### Aim
Convert the lines of every row below into one numbered list, leaving out blank lines and the pictures.
+===+
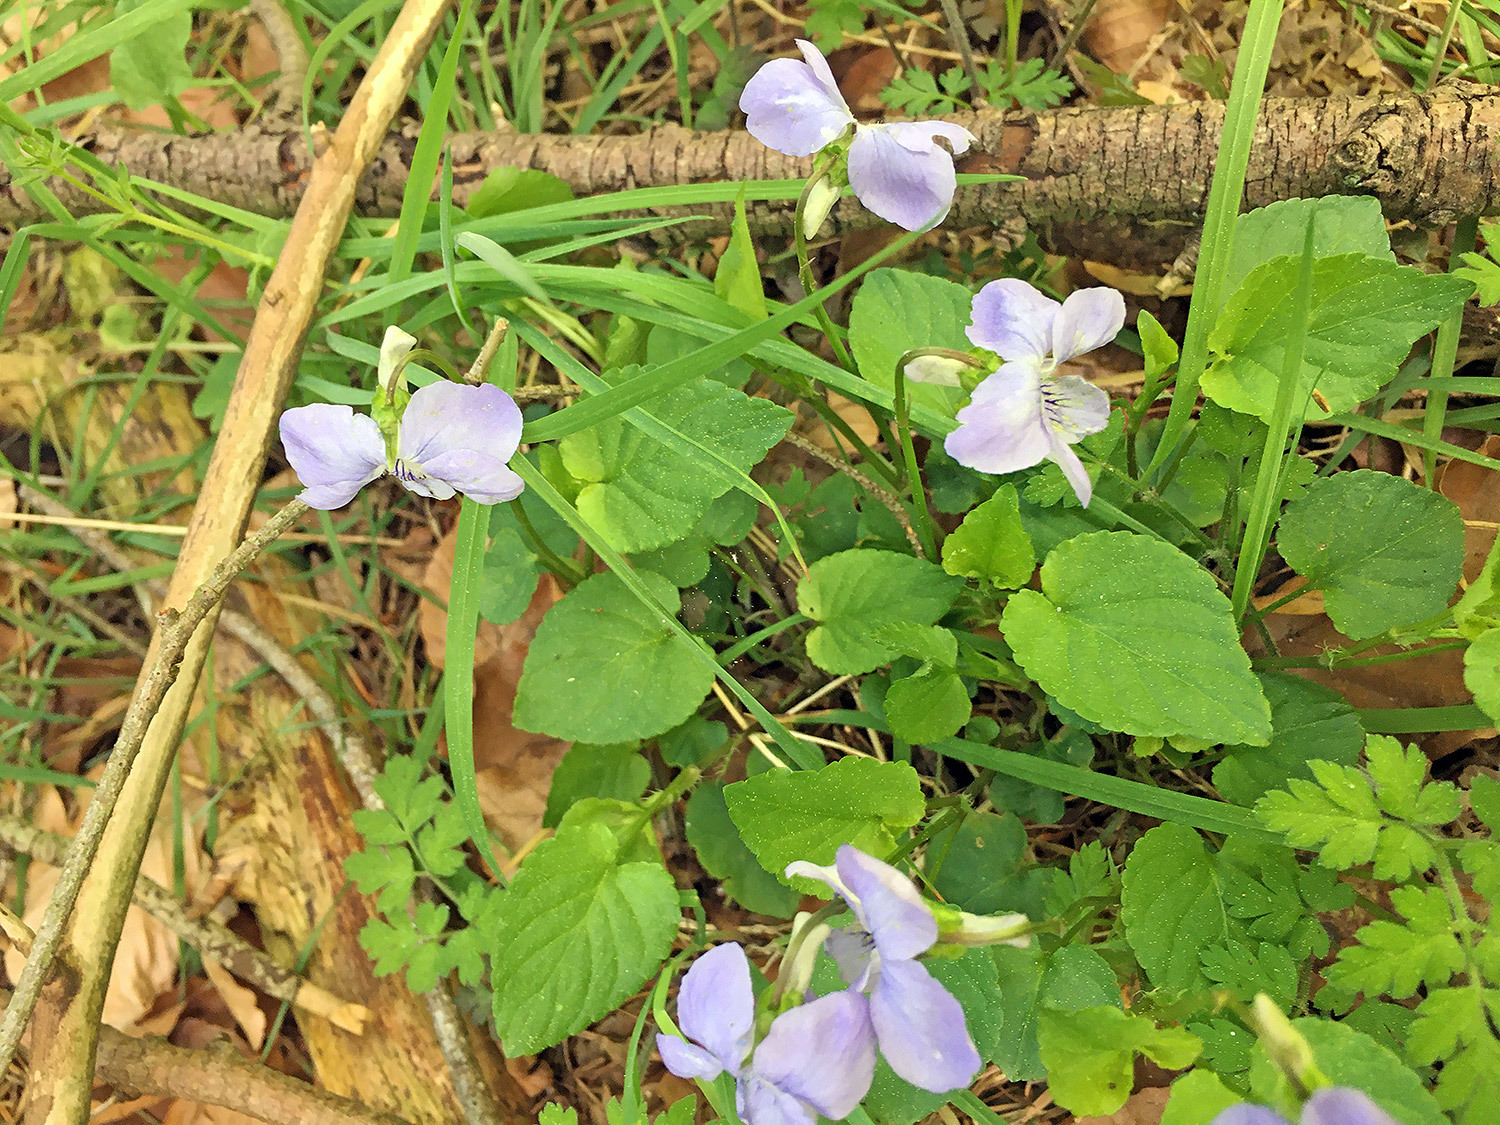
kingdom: Plantae
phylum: Tracheophyta
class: Magnoliopsida
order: Malpighiales
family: Violaceae
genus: Viola
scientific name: Viola riviniana
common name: Common dog-violet
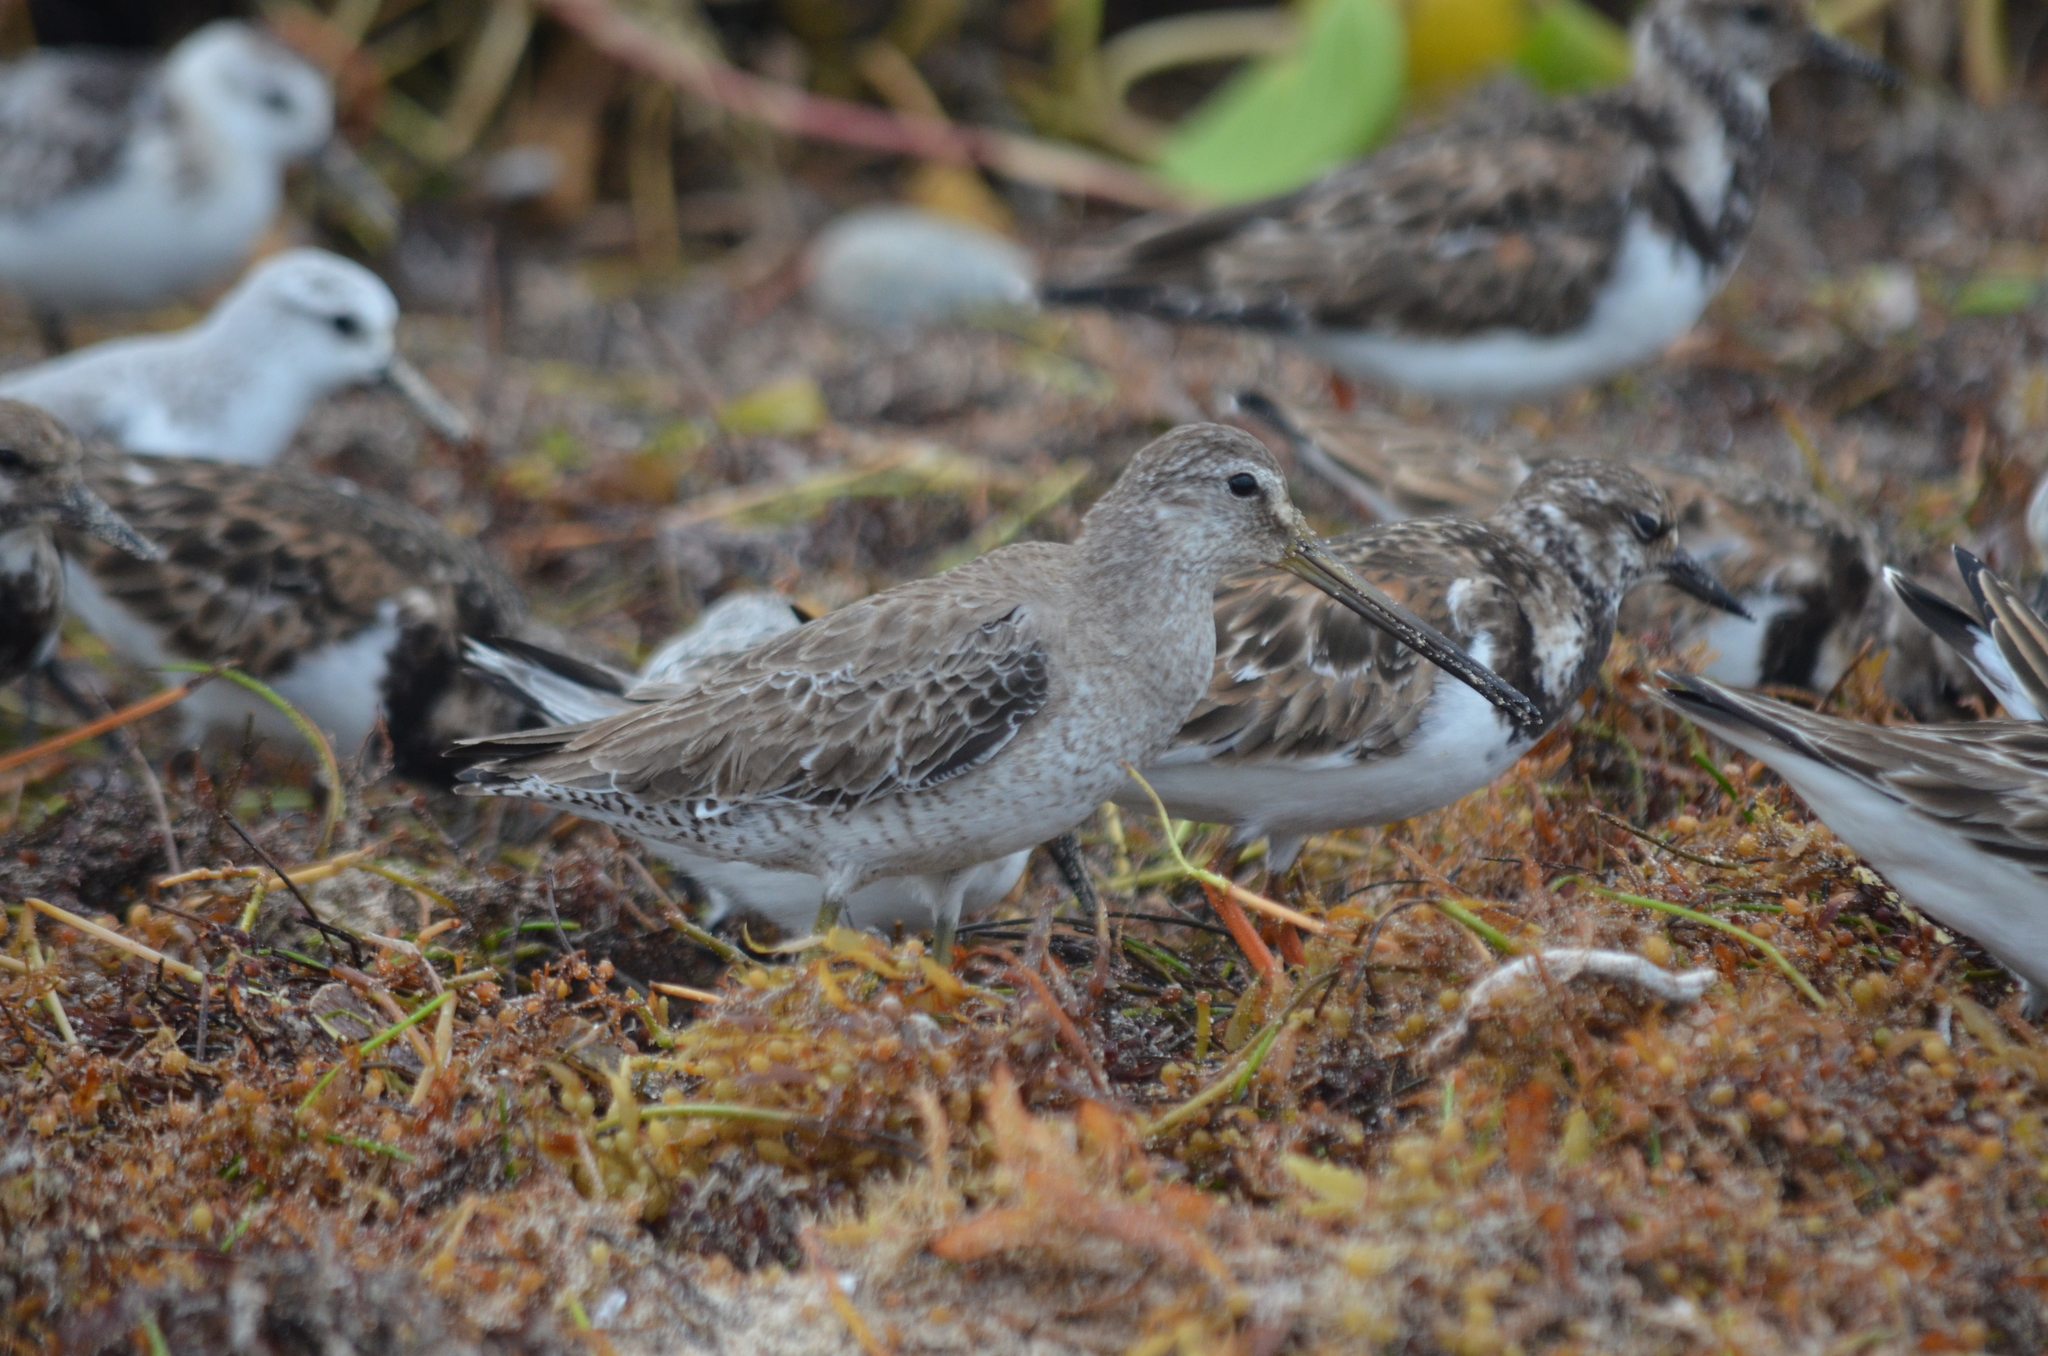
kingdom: Animalia
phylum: Chordata
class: Aves
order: Charadriiformes
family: Scolopacidae
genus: Limnodromus
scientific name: Limnodromus griseus
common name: Short-billed dowitcher
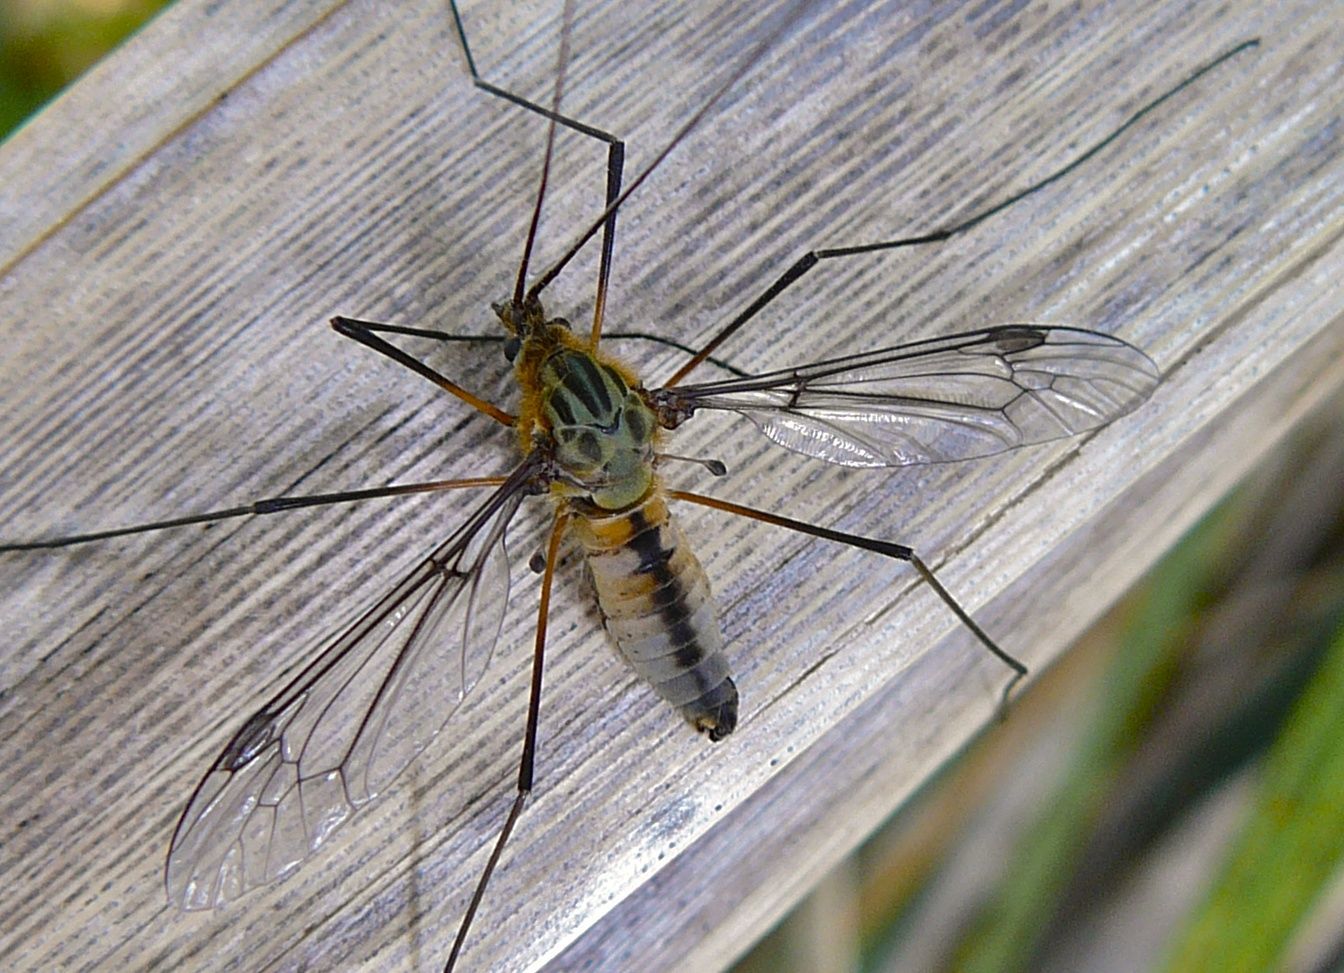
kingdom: Animalia
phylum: Arthropoda
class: Insecta
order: Diptera
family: Tipulidae
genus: Leptotarsus
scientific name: Leptotarsus vulpinus
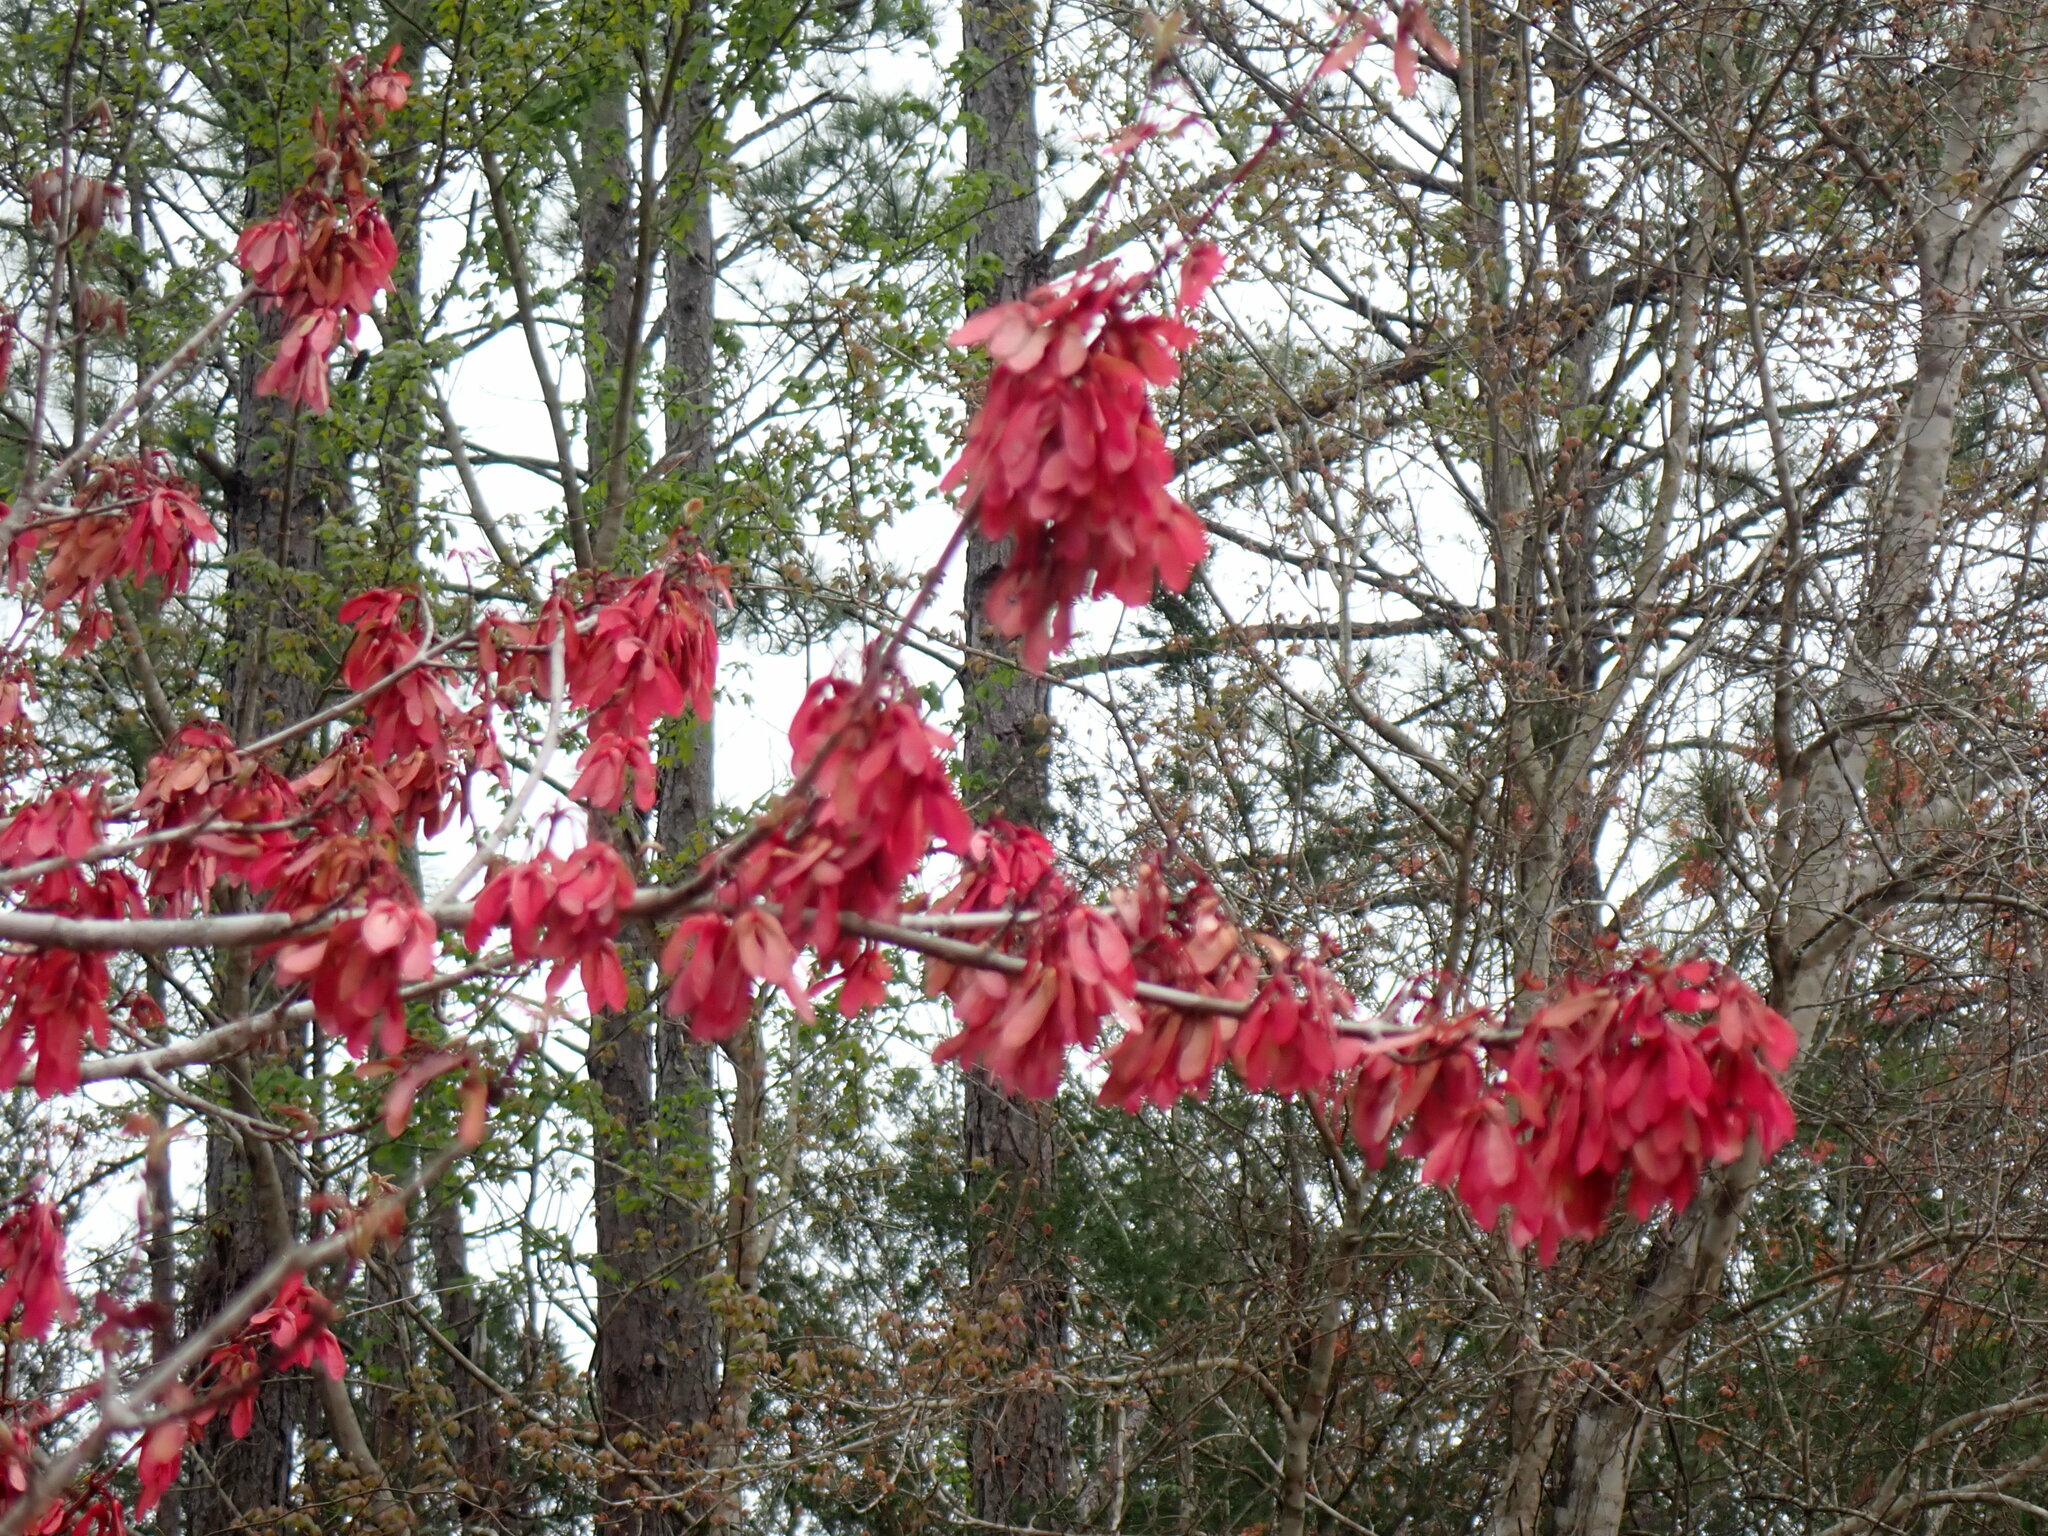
+===+
### Result below
1. kingdom: Plantae
2. phylum: Tracheophyta
3. class: Magnoliopsida
4. order: Malpighiales
5. family: Violaceae
6. genus: Viola
7. scientific name: Viola riviniana
8. common name: Common dog-violet
9. kingdom: Animalia
10. phylum: Chordata
11. class: Aves
12. order: Charadriiformes
13. family: Scolopacidae
14. genus: Limnodromus
15. scientific name: Limnodromus griseus
16. common name: Short-billed dowitcher
17. kingdom: Animalia
18. phylum: Arthropoda
19. class: Insecta
20. order: Diptera
21. family: Tipulidae
22. genus: Leptotarsus
23. scientific name: Leptotarsus vulpinus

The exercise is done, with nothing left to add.